While I am an expert on immigration policy, I am a second generation immigrant, woman of color, and a mother first — and talking to my kids about this has been hard. I constantly straddle the line between sharing too many details about racism and xenophobia while wanting my children to understand their privilege, luck, and responsibility to do good.

The plight of immigrants and separated families is not some “lesson” for my children. For 11 million undocumented people in this country, the fear of family separation due to detention and deportation is a daily reality. For the approximately 5,500 families separated by the Trump administration, their irreparable trauma isn’t simply a story they can put back on the shelf. It doesn’t feel sufficient to just talk, though I fully appreciate how critical these conversations are.

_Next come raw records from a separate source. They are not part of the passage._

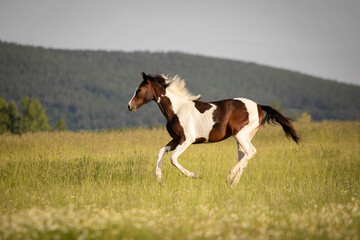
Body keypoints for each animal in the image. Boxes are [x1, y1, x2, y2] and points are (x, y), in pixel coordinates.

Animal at [128, 71, 300, 186]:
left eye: (139, 90)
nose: (130, 106)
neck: (177, 109)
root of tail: (258, 106)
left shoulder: (187, 139)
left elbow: (173, 159)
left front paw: (195, 175)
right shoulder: (176, 139)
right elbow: (160, 152)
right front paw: (159, 178)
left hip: (240, 134)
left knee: (251, 152)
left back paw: (230, 176)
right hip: (244, 137)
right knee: (244, 156)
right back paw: (233, 184)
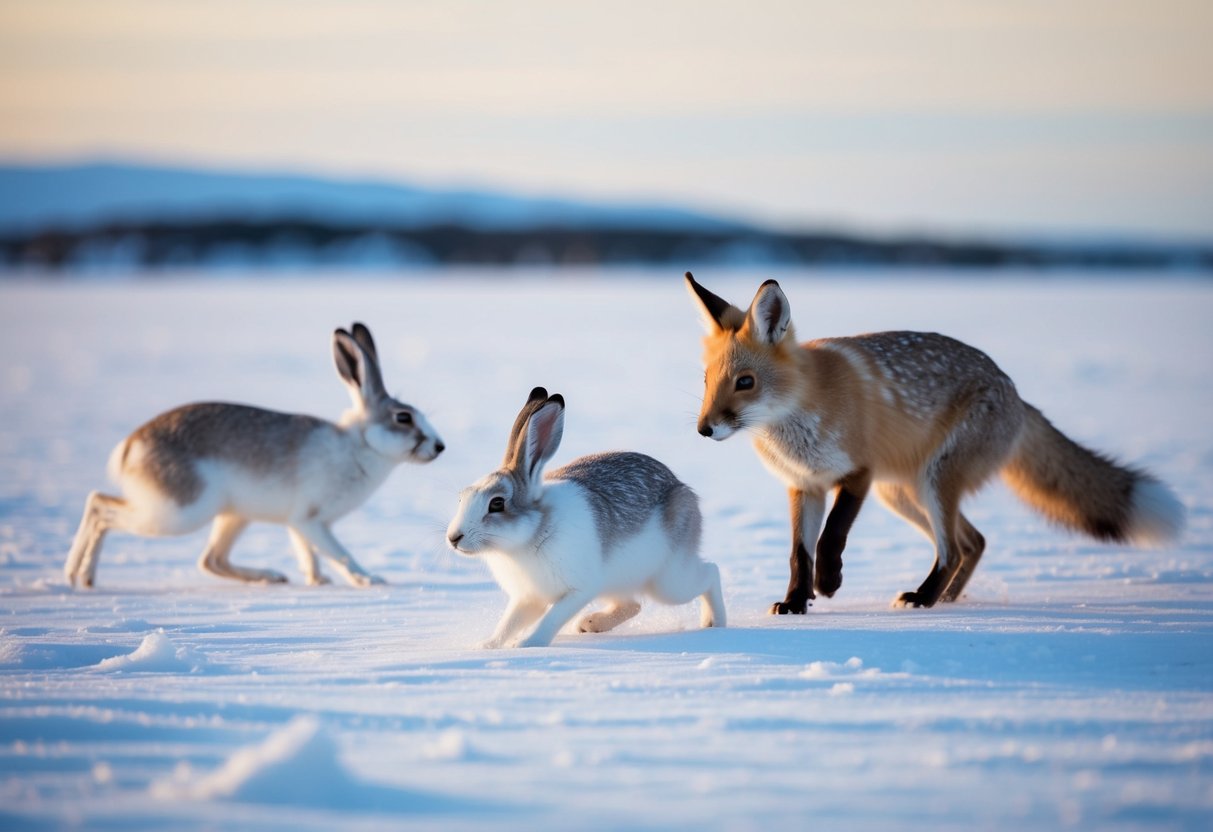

I also want to guide my children into channeling their feelings into action and join movements to drive meaningful change.

We know the harm to children from these separations can be permanent. But our government did this, with our taxpayer dollars, and we must demand it begin to make amends. There is a long road ahead for separated families. Families must be reunited and brought back to the U.S., where they can live free from detention and deportation. The Biden administration can do this, without any new laws from Congress.

Many of you reading this are parents thinking about how you would react if you had to flee your country, finally reached a place where you thought you could find safety, and then had your children ripped out of your arms. We have an opportunity to demand justice for the families that our country traumatized and ensure our government never does this again. So to start this new year, we’ll use my kindergartner’s new writing skills, complemented by my toddler’s scribbles, to send a Valentine’s Day card to President Biden. We are asking him to provide all separated families relief; these families must be reunited in the United States and they deserve citizenship, resources, and care, along with a commitment that family separation will never happen again.

I will never know whether I’ve said all the right things to my children about the world around us. But when they look back on this period, I hope they will remember how they saw injustice and learned how to take action and use their voices to demand that their home country treat all people with compassion and dignity.